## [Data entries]

● ● ●

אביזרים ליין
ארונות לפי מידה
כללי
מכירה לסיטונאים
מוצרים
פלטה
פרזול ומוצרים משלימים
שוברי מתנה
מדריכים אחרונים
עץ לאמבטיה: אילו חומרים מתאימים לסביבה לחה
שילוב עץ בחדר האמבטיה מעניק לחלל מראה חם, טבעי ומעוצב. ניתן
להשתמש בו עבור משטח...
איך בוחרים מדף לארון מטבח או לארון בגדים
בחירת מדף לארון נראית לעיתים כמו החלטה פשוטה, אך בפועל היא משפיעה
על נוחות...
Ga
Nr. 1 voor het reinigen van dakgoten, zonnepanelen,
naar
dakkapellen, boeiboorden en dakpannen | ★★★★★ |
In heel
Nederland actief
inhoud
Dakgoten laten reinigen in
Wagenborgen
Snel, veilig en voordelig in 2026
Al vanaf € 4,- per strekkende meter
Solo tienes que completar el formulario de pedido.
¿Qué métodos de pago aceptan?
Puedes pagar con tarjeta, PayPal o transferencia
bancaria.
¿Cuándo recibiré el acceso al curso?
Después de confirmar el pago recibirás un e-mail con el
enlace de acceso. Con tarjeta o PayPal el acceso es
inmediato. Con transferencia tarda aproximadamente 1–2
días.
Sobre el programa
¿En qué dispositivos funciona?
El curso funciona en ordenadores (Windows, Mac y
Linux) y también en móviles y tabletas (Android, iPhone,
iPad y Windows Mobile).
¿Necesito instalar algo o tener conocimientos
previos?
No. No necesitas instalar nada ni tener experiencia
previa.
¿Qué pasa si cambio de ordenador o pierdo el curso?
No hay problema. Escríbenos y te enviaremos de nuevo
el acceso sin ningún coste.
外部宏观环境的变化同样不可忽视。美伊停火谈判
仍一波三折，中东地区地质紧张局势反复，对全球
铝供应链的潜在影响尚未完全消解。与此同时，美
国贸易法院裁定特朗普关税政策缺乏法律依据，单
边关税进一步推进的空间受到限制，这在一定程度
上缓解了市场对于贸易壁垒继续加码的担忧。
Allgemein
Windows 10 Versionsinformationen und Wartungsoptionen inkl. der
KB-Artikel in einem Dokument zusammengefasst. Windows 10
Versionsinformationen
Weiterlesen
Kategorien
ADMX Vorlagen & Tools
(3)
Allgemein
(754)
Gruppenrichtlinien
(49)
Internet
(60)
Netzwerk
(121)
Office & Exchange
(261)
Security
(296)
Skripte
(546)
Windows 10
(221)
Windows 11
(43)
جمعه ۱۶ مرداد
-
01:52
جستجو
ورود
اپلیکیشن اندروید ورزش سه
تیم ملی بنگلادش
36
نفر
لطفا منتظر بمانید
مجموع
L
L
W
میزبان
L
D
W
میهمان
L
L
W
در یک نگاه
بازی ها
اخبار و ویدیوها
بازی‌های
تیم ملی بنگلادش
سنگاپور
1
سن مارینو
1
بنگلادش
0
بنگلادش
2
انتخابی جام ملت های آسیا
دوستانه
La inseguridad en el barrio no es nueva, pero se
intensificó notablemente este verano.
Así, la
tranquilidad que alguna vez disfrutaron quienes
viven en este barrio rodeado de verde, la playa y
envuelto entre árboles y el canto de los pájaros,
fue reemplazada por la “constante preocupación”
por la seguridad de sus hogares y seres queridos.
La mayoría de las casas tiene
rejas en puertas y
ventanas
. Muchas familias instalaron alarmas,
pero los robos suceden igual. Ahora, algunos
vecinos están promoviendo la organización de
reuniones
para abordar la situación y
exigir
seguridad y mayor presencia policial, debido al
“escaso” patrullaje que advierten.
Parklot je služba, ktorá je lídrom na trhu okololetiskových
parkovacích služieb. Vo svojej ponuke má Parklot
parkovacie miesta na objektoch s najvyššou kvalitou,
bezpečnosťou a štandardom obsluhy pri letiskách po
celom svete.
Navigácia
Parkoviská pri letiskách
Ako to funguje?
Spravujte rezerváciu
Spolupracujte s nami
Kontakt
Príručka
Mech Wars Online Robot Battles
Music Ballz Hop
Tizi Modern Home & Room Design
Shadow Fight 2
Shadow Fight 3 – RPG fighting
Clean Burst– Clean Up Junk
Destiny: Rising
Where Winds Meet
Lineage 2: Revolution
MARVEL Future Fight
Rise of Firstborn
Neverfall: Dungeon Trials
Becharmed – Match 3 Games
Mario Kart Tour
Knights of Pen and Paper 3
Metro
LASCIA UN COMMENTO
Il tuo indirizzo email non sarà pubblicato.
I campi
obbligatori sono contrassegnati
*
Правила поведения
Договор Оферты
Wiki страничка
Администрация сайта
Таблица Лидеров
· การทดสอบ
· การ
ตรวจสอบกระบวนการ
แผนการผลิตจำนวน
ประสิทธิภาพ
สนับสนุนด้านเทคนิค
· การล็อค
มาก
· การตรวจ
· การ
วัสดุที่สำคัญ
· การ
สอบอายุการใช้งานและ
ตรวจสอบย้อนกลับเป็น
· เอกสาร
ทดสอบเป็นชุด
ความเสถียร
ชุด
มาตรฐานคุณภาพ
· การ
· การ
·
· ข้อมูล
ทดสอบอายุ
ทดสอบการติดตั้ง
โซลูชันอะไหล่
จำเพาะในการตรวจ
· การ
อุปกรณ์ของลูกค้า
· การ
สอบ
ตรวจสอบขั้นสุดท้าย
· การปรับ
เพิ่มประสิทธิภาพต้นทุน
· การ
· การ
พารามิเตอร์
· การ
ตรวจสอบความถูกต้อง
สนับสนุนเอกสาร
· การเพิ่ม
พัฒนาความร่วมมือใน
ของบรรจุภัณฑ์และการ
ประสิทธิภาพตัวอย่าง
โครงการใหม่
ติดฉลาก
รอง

● ● ●

## [Written task]
Render every record verbatim. Nothing should be left out.

## [Written answer]
אביזרים ליין
ארונות לפי מידה
כללי
מכירה לסיטונאים
מוצרים
פלטה
פרזול ומוצרים משלימים
שוברי מתנה
מדריכים אחרונים
עץ לאמבטיה: אילו חומרים מתאימים לסביבה לחה
שילוב עץ בחדר האמבטיה מעניק לחלל מראה חם, טבעי ומעוצב. ניתן
להשתמש בו עבור משטח...
איך בוחרים מדף לארון מטבח או לארון בגדים
בחירת מדף לארון נראית לעיתים כמו החלטה פשוטה, אך בפועל היא משפיעה
על נוחות...
Ga
Nr. 1 voor het reinigen van dakgoten, zonnepanelen,
naar
dakkapellen, boeiboorden en dakpannen | ★★★★★ |
In heel
Nederland actief
inhoud
Dakgoten laten reinigen in
Wagenborgen
Snel, veilig en voordelig in 2026
Al vanaf € 4,- per strekkende meter
Solo tienes que completar el formulario de pedido.
¿Qué métodos de pago aceptan?
Puedes pagar con tarjeta, PayPal o transferencia
bancaria.
¿Cuándo recibiré el acceso al curso?
Después de confirmar el pago recibirás un e-mail con el
enlace de acceso. Con tarjeta o PayPal el acceso es
inmediato. Con transferencia tarda aproximadamente 1–2
días.
Sobre el programa
¿En qué dispositivos funciona?
El curso funciona en ordenadores (Windows, Mac y
Linux) y también en móviles y tabletas (Android, iPhone,
iPad y Windows Mobile).
¿Necesito instalar algo o tener conocimientos
previos?
No. No necesitas instalar nada ni tener experiencia
previa.
¿Qué pasa si cambio de ordenador o pierdo el curso?
No hay problema. Escríbenos y te enviaremos de nuevo
el acceso sin ningún coste.
外部宏观环境的变化同样不可忽视。美伊停火谈判
仍一波三折，中东地区地质紧张局势反复，对全球
铝供应链的潜在影响尚未完全消解。与此同时，美
国贸易法院裁定特朗普关税政策缺乏法律依据，单
边关税进一步推进的空间受到限制，这在一定程度
上缓解了市场对于贸易壁垒继续加码的担忧。
Allgemein
Windows 10 Versionsinformationen und Wartungsoptionen inkl. der
KB-Artikel in einem Dokument zusammengefasst. Windows 10
Versionsinformationen
Weiterlesen
Kategorien
ADMX Vorlagen & Tools
(3)
Allgemein
(754)
Gruppenrichtlinien
(49)
Internet
(60)
Netzwerk
(121)
Office & Exchange
(261)
Security
(296)
Skripte
(546)
Windows 10
(221)
Windows 11
(43)
جمعه ۱۶ مرداد
-
01:52
جستجو
ورود
اپلیکیشن اندروید ورزش سه
تیم ملی بنگلادش
36
نفر
لطفا منتظر بمانید
مجموع
L
L
W
میزبان
L
D
W
میهمان
L
L
W
در یک نگاه
بازی ها
اخبار و ویدیوها
بازی‌های
تیم ملی بنگلادش
سنگاپور
1
سن مارینو
1
بنگلادش
0
بنگلادش
2
انتخابی جام ملت های آسیا
دوستانه
La inseguridad en el barrio no es nueva, pero se
intensificó notablemente este verano.
Así, la
tranquilidad que alguna vez disfrutaron quienes
viven en este barrio rodeado de verde, la playa y
envuelto entre árboles y el canto de los pájaros,
fue reemplazada por la “constante preocupación”
por la seguridad de sus hogares y seres queridos.
La mayoría de las casas tiene
rejas en puertas y
ventanas
. Muchas familias instalaron alarmas,
pero los robos suceden igual. Ahora, algunos
vecinos están promoviendo la organización de
reuniones
para abordar la situación y
exigir
seguridad y mayor presencia policial, debido al
“escaso” patrullaje que advierten.
Parklot je služba, ktorá je lídrom na trhu okololetiskových
parkovacích služieb. Vo svojej ponuke má Parklot
parkovacie miesta na objektoch s najvyššou kvalitou,
bezpečnosťou a štandardom obsluhy pri letiskách po
celom svete.
Navigácia
Parkoviská pri letiskách
Ako to funguje?
Spravujte rezerváciu
Spolupracujte s nami
Kontakt
Príručka
Mech Wars Online Robot Battles
Music Ballz Hop
Tizi Modern Home & Room Design
Shadow Fight 2
Shadow Fight 3 – RPG fighting
Clean Burst– Clean Up Junk
Destiny: Rising
Where Winds Meet
Lineage 2: Revolution
MARVEL Future Fight
Rise of Firstborn
Neverfall: Dungeon Trials
Becharmed – Match 3 Games
Mario Kart Tour
Knights of Pen and Paper 3
Metro
LASCIA UN COMMENTO
Il tuo indirizzo email non sarà pubblicato.
I campi
obbligatori sono contrassegnati
*
Правила поведения
Договор Оферты
Wiki страничка
Администрация сайта
Таблица Лидеров
· การทดสอบ
· การ
ตรวจสอบกระบวนการ
แผนการผลิตจำนวน
ประสิทธิภาพ
สนับสนุนด้านเทคนิค
· การล็อค
มาก
· การตรวจ
· การ
วัสดุที่สำคัญ
· การ
สอบอายุการใช้งานและ
ตรวจสอบย้อนกลับเป็น
· เอกสาร
ทดสอบเป็นชุด
ความเสถียร
ชุด
มาตรฐานคุณภาพ
· การ
· การ
·
· ข้อมูล
ทดสอบอายุ
ทดสอบการติดตั้ง
โซลูชันอะไหล่
จำเพาะในการตรวจ
· การ
อุปกรณ์ของลูกค้า
· การ
สอบ
ตรวจสอบขั้นสุดท้าย
· การปรับ
เพิ่มประสิทธิภาพต้นทุน
· การ
· การ
พารามิเตอร์
· การ
ตรวจสอบความถูกต้อง
สนับสนุนเอกสาร
· การเพิ่ม
พัฒนาความร่วมมือใน
ของบรรจุภัณฑ์และการ
ประสิทธิภาพตัวอย่าง
โครงการใหม่
ติดฉลาก
รอง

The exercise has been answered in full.